• **WHAT YOU SHOULD DO**
Would you transcribe the whole listing exactly and drop its images?

• **INPUT RECORDS**
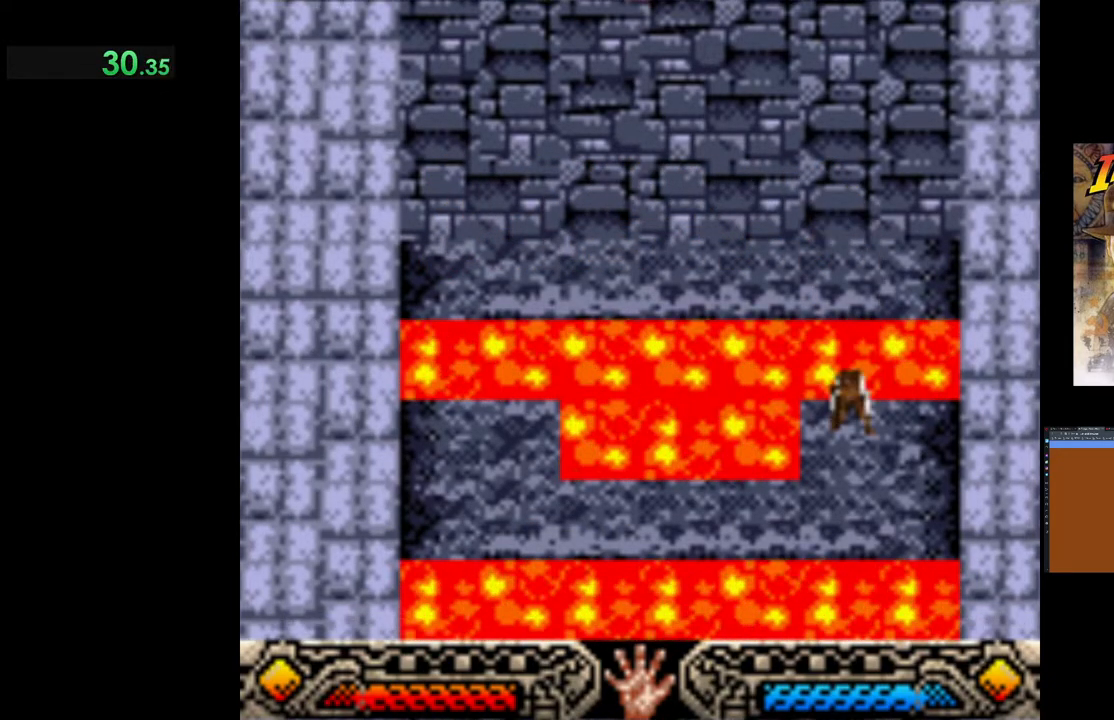
{"buttons": [], "left_stick": "down", "events": [[33, "left_stick", "center"], [217, "left_stick", "down-right"], [350, "left_stick", "down"]]}
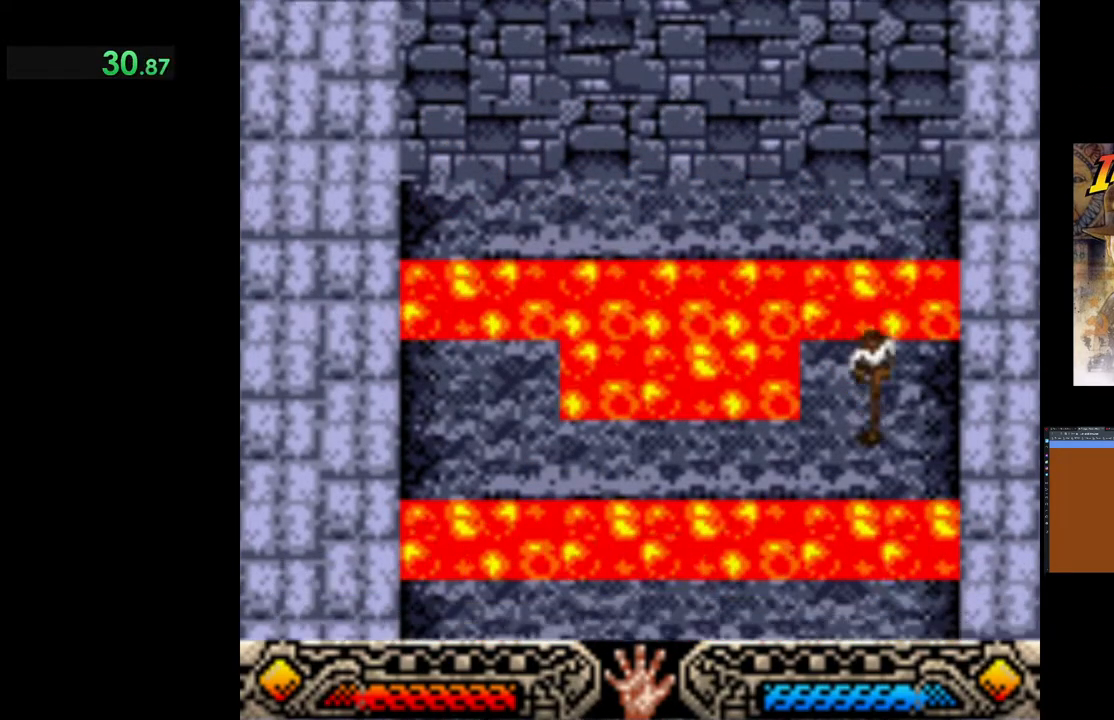
{"buttons": [], "left_stick": "down", "events": [[17, "B", "down"], [200, "B", "up"]]}
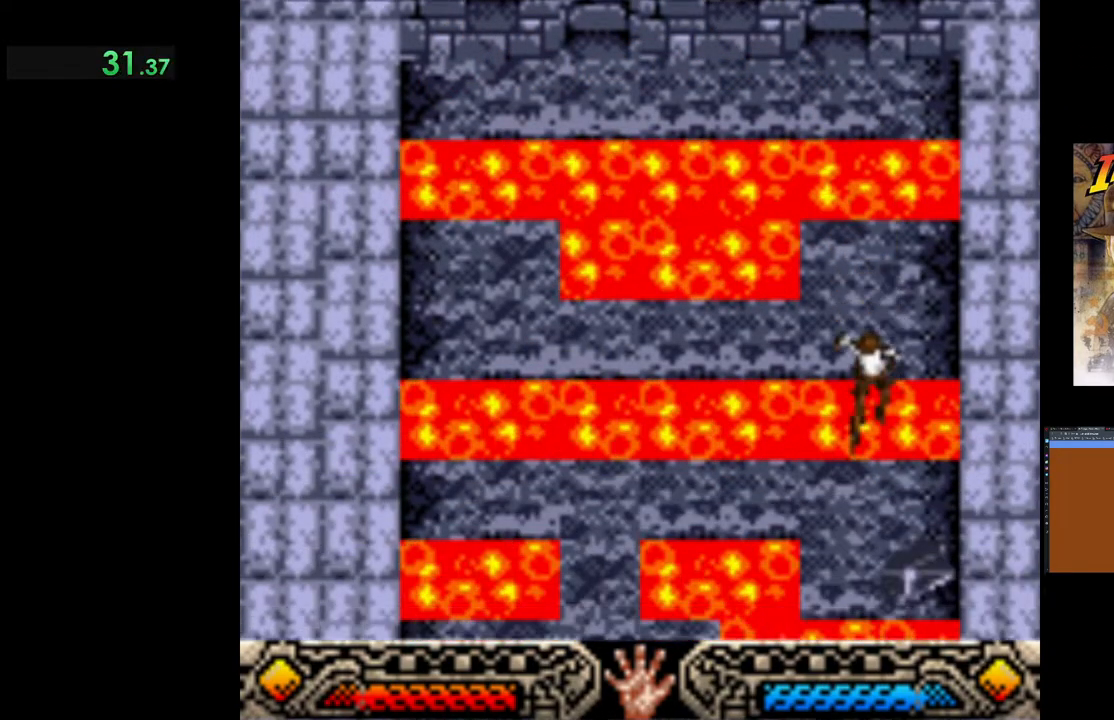
{"buttons": [], "left_stick": "down-right", "events": [[200, "left_stick", "down-right"]]}
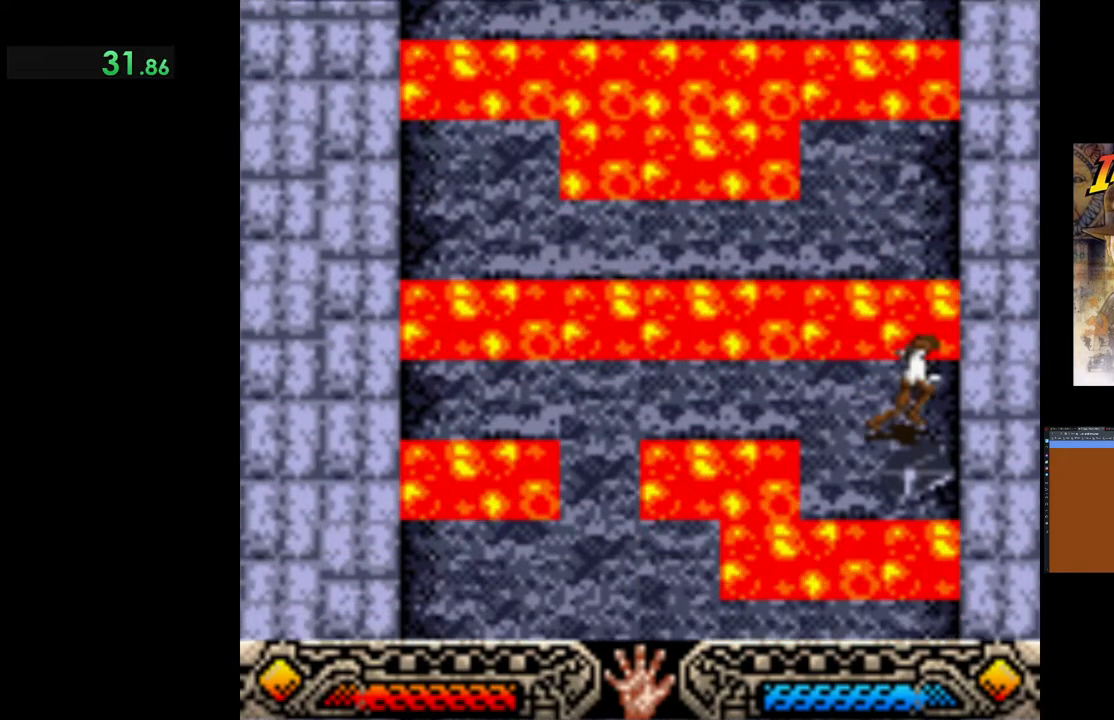
{"buttons": [], "left_stick": "center", "events": [[17, "A", "down"], [67, "left_stick", "down"], [83, "A", "up"], [167, "left_stick", "center"], [217, "A", "down"], [300, "A", "up"], [383, "A", "down"], [467, "A", "up"]]}
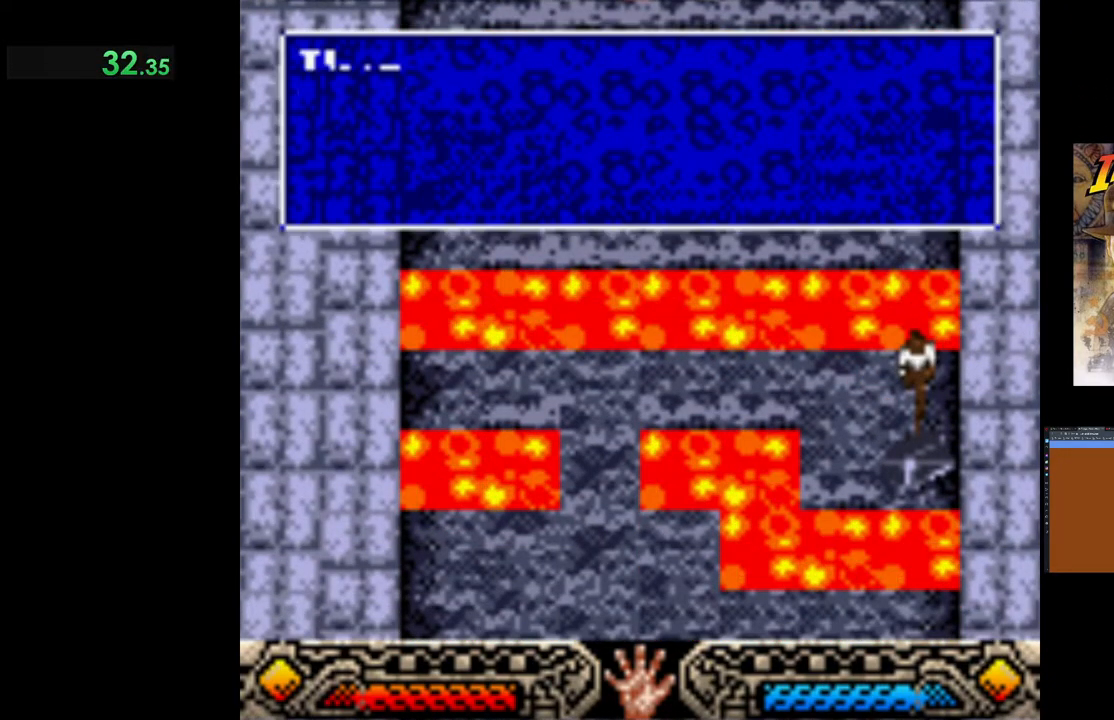
{"buttons": [], "left_stick": "center", "events": [[50, "A", "down"], [133, "A", "up"], [233, "A", "down"], [283, "A", "up"], [367, "A", "down"], [450, "A", "up"]]}
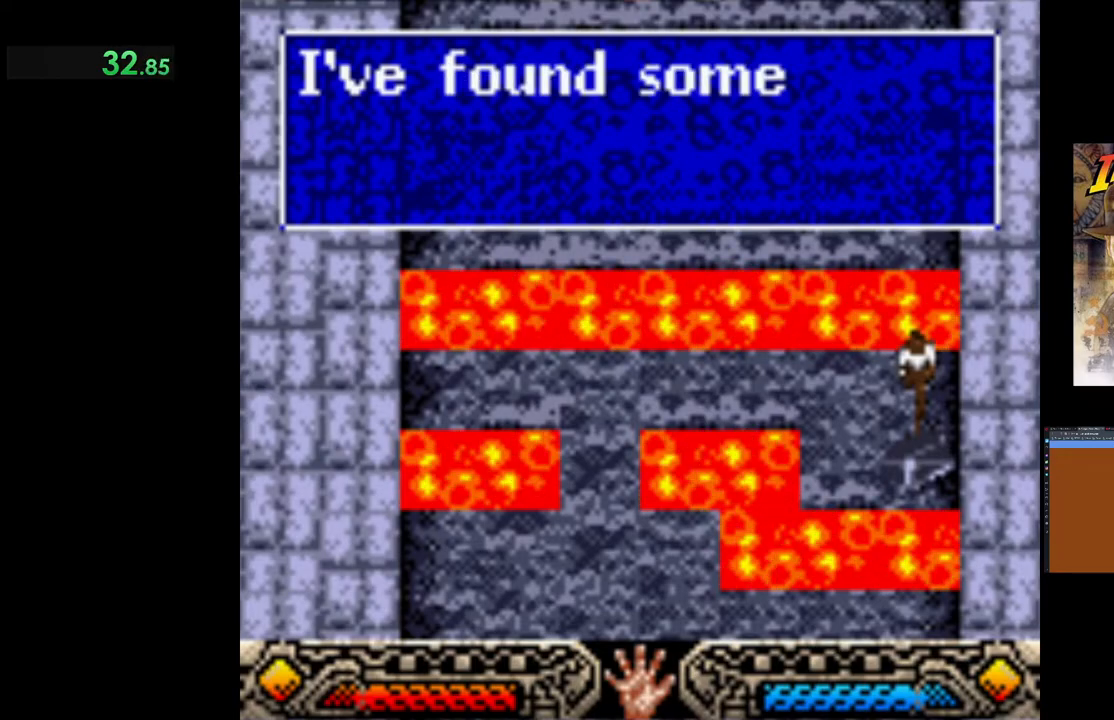
{"buttons": ["A"], "left_stick": "center", "events": [[33, "A", "down"], [100, "A", "up"], [200, "A", "down"], [267, "A", "up"], [367, "A", "down"], [400, "A", "up"], [500, "A", "down"]]}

• **ANSWER SPACE**
{"buttons": [], "left_stick": "down", "events": [[33, "left_stick", "center"], [217, "left_stick", "down-right"], [350, "left_stick", "down"]]}
{"buttons": [], "left_stick": "down", "events": [[17, "B", "down"], [200, "B", "up"]]}
{"buttons": [], "left_stick": "down-right", "events": [[200, "left_stick", "down-right"]]}
{"buttons": [], "left_stick": "center", "events": [[17, "A", "down"], [67, "left_stick", "down"], [83, "A", "up"], [167, "left_stick", "center"], [217, "A", "down"], [300, "A", "up"], [383, "A", "down"], [467, "A", "up"]]}
{"buttons": [], "left_stick": "center", "events": [[50, "A", "down"], [133, "A", "up"], [233, "A", "down"], [283, "A", "up"], [367, "A", "down"], [450, "A", "up"]]}
{"buttons": ["A"], "left_stick": "center", "events": [[33, "A", "down"], [100, "A", "up"], [200, "A", "down"], [267, "A", "up"], [367, "A", "down"], [400, "A", "up"], [500, "A", "down"]]}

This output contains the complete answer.